_Provided text_:

◆ ◆ ◆

After doing the ditch, we began building the forms for the foundation. This involves: String, wooden stakes, steel rebar, many board-feet of 2×8 lumber, and duplex nails. Everything must end up very straight. This usually means jumping through hoops trying to compensate for how crooked the lumber is. It’s like putting braces on a 40 year-old British citizen. You can tweak and cajole those planks, but it’s never gonna be Tom Cruise’s mouth. Um. That metaphor was whack, sorry. 

During slow times we roofed. After visiting ABC Roofing Supply, Kari and I drove around town looking at roofs. We were soon able to identify most recent roofing jobs by brand, product line and colorway. Naturally we decided on GAF-ELK Timberline Lifetime in “charcoal”. It was a close call over “weathered wood”. The whole roofing industry seems to be centered on making a roof look like something it very clearly is not. We often overheard the phrase “and from far away it actually looks just like antique italian slate!” Which is a complete lie. It looks like three tab asphalt shingles and that’s it. For the shed we picked a slightly less fancy version of the same color since nobody, from any angle, will ever see that roof. The roof on the main house will use a thicker shingle, which will make it look exactly like we roofed our house with Teddy Roosevelt’s eyelids from Mount Rushmore.

We’re leaving for France next Thursday (one week! yikes!) so we’ve been jamming to try to get the foundation poured before then. Rain is predicted for tomorrow, so hopefully we can finish the forms before the lot turns into a mud wrestling arena. All sorts of finagling has been going on to try to line up the city, the county, the lumber, the concrete, etc.

Oh! We found an old abandoned septic tank underneath the old slab. That was a surprise. It has a very tomb-like feel and upon opening the hatch I was sure that we’d see a human skeleton inside. Luckily it was devoid of bodies (and poo) but unluckily we now have to fill it with concrete to eliminate it as a structural nuisance. The city and county have been VERY cool about signing off on it before I do the pour.

If everything works out I’ll have photos of the new foundation before we leave for France. Wish us luck!

◆ ◆ ◆

_Information given_:
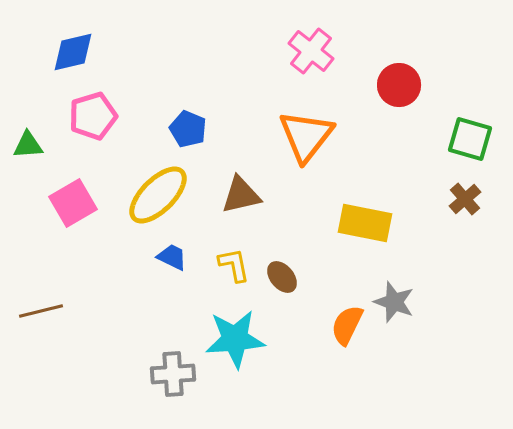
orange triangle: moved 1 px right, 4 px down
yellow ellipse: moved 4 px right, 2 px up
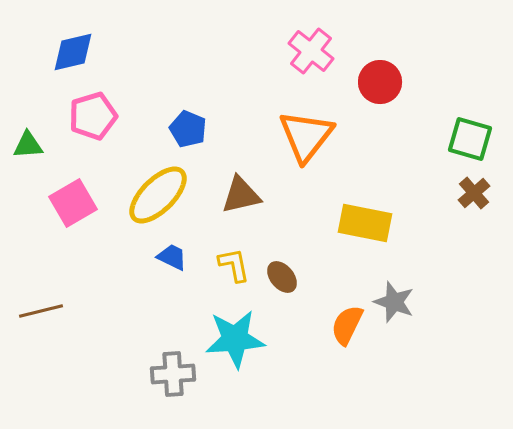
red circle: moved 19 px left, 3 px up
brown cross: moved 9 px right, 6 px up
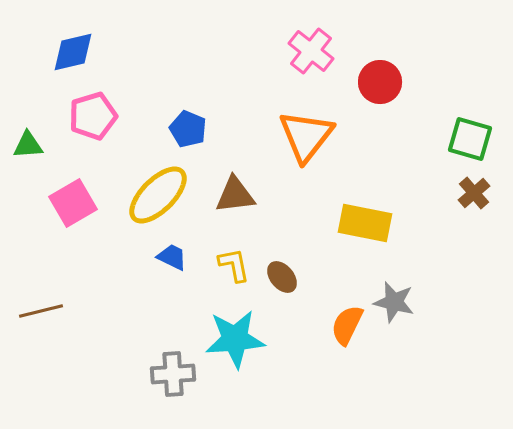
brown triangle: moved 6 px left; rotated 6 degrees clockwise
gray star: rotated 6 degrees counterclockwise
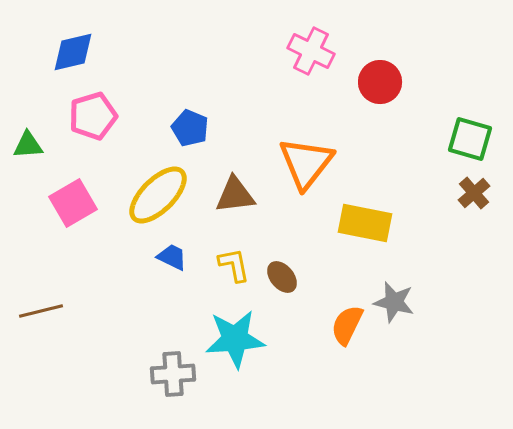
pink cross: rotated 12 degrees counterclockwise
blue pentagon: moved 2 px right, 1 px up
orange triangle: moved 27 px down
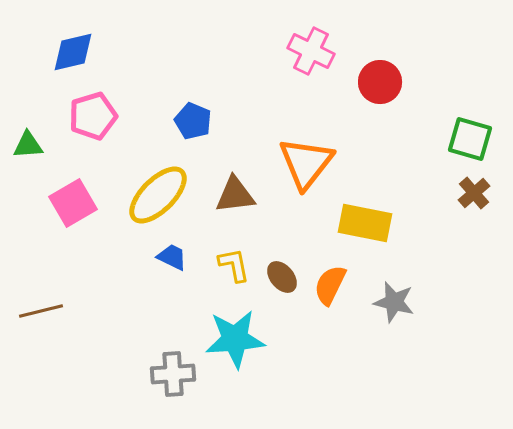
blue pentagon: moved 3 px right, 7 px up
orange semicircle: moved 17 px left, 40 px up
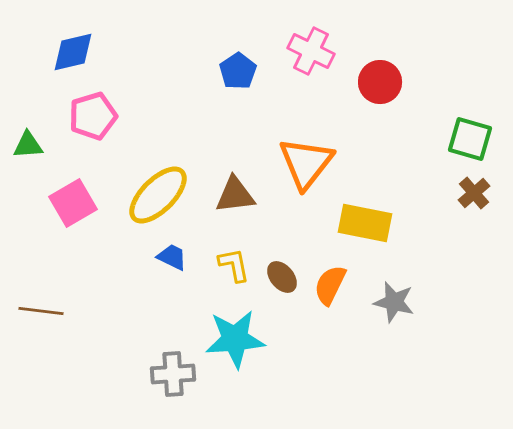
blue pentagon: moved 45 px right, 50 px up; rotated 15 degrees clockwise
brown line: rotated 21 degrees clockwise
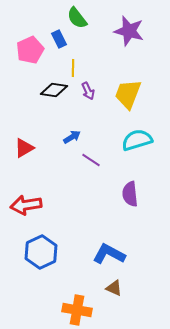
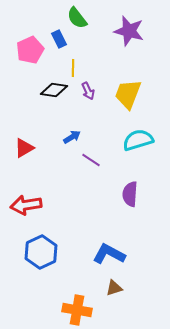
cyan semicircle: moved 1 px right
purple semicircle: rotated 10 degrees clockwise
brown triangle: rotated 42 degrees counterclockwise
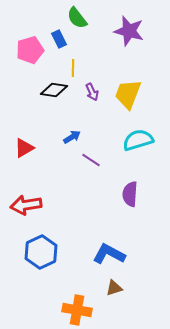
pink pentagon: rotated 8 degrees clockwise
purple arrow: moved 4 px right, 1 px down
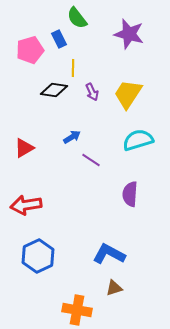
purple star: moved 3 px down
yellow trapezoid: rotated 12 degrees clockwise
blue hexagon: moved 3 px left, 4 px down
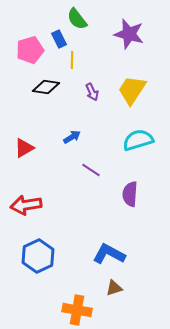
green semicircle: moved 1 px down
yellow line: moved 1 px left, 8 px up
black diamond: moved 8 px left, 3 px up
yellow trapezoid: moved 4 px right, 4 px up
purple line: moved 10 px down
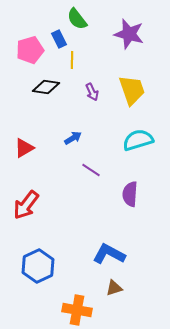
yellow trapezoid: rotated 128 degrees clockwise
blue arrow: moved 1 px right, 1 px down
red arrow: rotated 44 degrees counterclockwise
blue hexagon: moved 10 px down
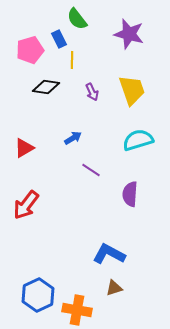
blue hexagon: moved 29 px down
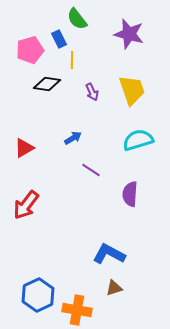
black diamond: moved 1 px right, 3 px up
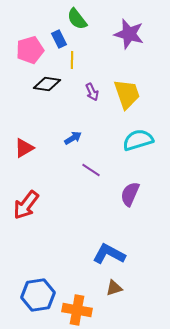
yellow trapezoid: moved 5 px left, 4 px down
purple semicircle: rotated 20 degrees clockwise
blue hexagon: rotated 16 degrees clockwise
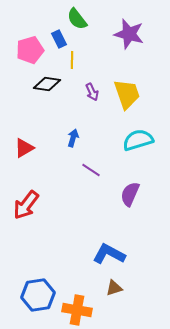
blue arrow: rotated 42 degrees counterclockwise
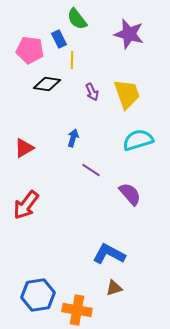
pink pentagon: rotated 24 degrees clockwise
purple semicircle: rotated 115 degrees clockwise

◆ ◆ ◆

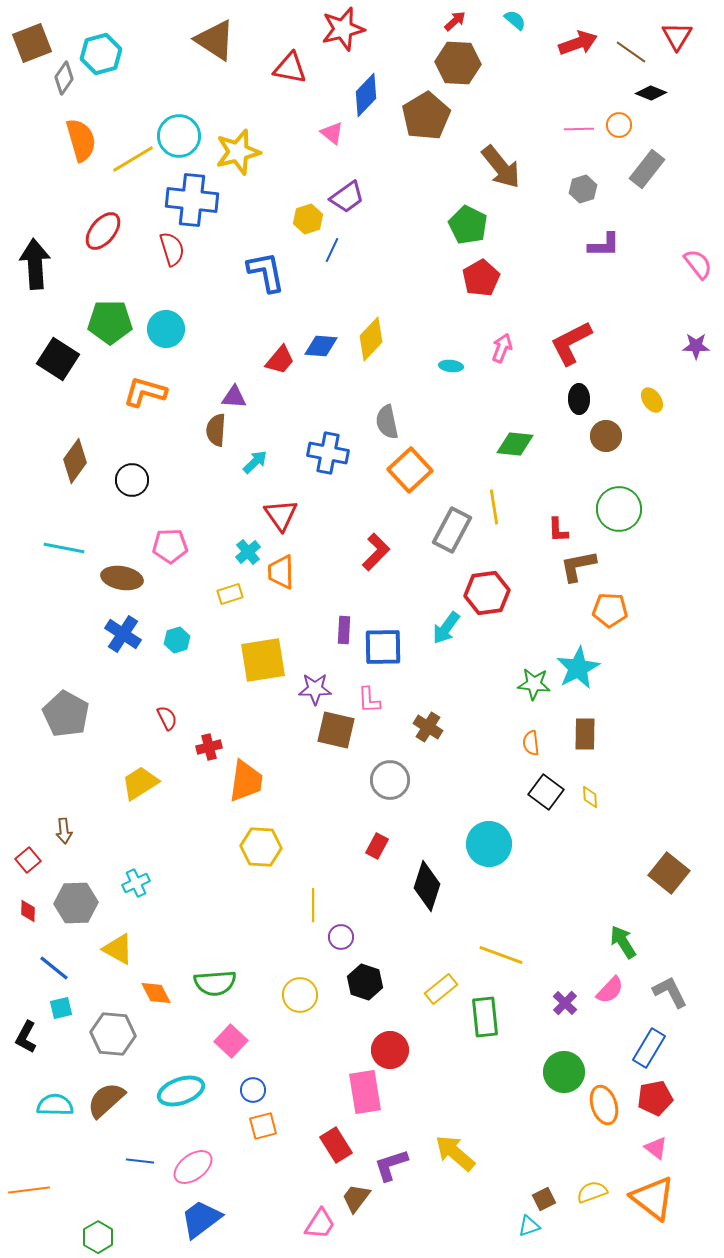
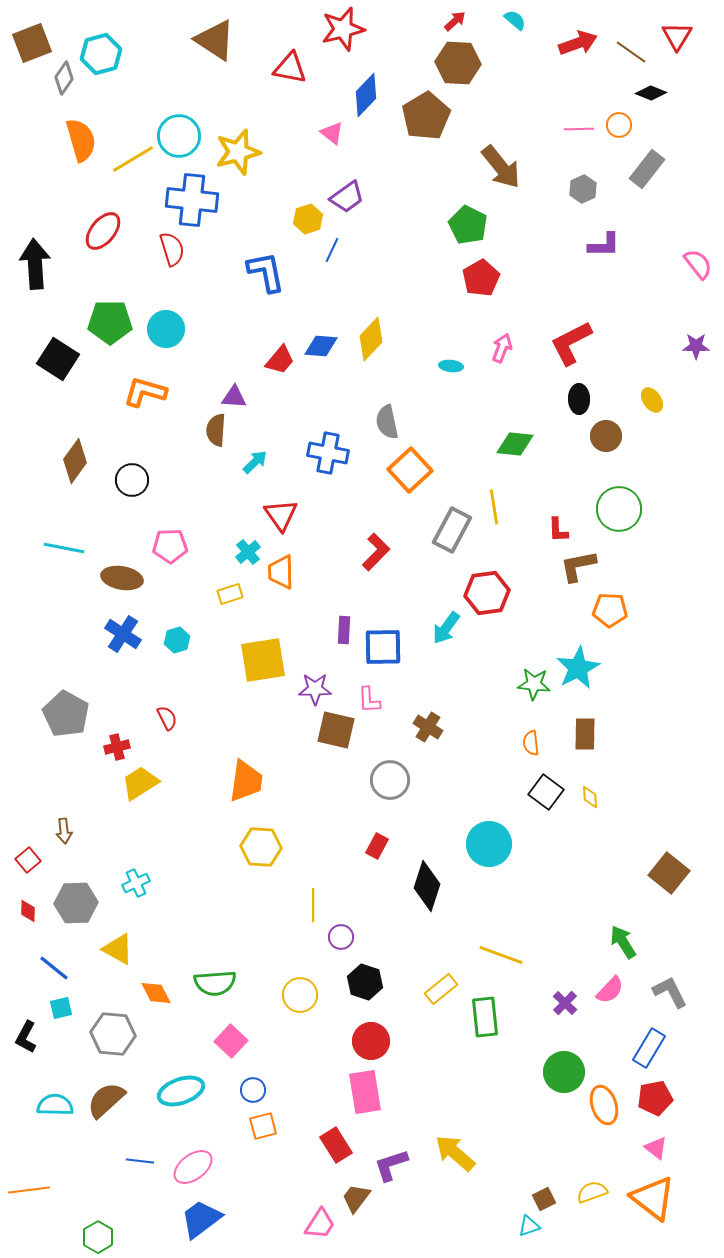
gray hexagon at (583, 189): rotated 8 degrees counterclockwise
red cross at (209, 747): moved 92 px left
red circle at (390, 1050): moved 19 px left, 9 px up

◆ ◆ ◆

_Exercise brief_: Reproduce the whole text on the foundation and roofing work word for word, with nothing changed.

_Completed exercise_:
After doing the ditch, we began building the forms for the foundation. This involves: String, wooden stakes, steel rebar, many board-feet of 2×8 lumber, and duplex nails. Everything must end up very straight. This usually means jumping through hoops trying to compensate for how crooked the lumber is. It’s like putting braces on a 40 year-old British citizen. You can tweak and cajole those planks, but it’s never gonna be Tom Cruise’s mouth. Um. That metaphor was whack, sorry. 

During slow times we roofed. After visiting ABC Roofing Supply, Kari and I drove around town looking at roofs. We were soon able to identify most recent roofing jobs by brand, product line and colorway. Naturally we decided on GAF-ELK Timberline Lifetime in “charcoal”. It was a close call over “weathered wood”. The whole roofing industry seems to be centered on making a roof look like something it very clearly is not. We often overheard the phrase “and from far away it actually looks just like antique italian slate!” Which is a complete lie. It looks like three tab asphalt shingles and that’s it. For the shed we picked a slightly less fancy version of the same color since nobody, from any angle, will ever see that roof. The roof on the main house will use a thicker shingle, which will make it look exactly like we roofed our house with Teddy Roosevelt’s eyelids from Mount Rushmore.

We’re leaving for France next Thursday (one week! yikes!) so we’ve been jamming to try to get the foundation poured before then. Rain is predicted for tomorrow, so hopefully we can finish the forms before the lot turns into a mud wrestling arena. All sorts of finagling has been going on to try to line up the city, the county, the lumber, the concrete, etc.

Oh! We found an old abandoned septic tank underneath the old slab. That was a surprise. It has a very tomb-like feel and upon opening the hatch I was sure that we’d see a human skeleton inside. Luckily it was devoid of bodies (and poo) but unluckily we now have to fill it with concrete to eliminate it as a structural nuisance. The city and county have been VERY cool about signing off on it before I do the pour.

If everything works out I’ll have photos of the new foundation before we leave for France. Wish us luck!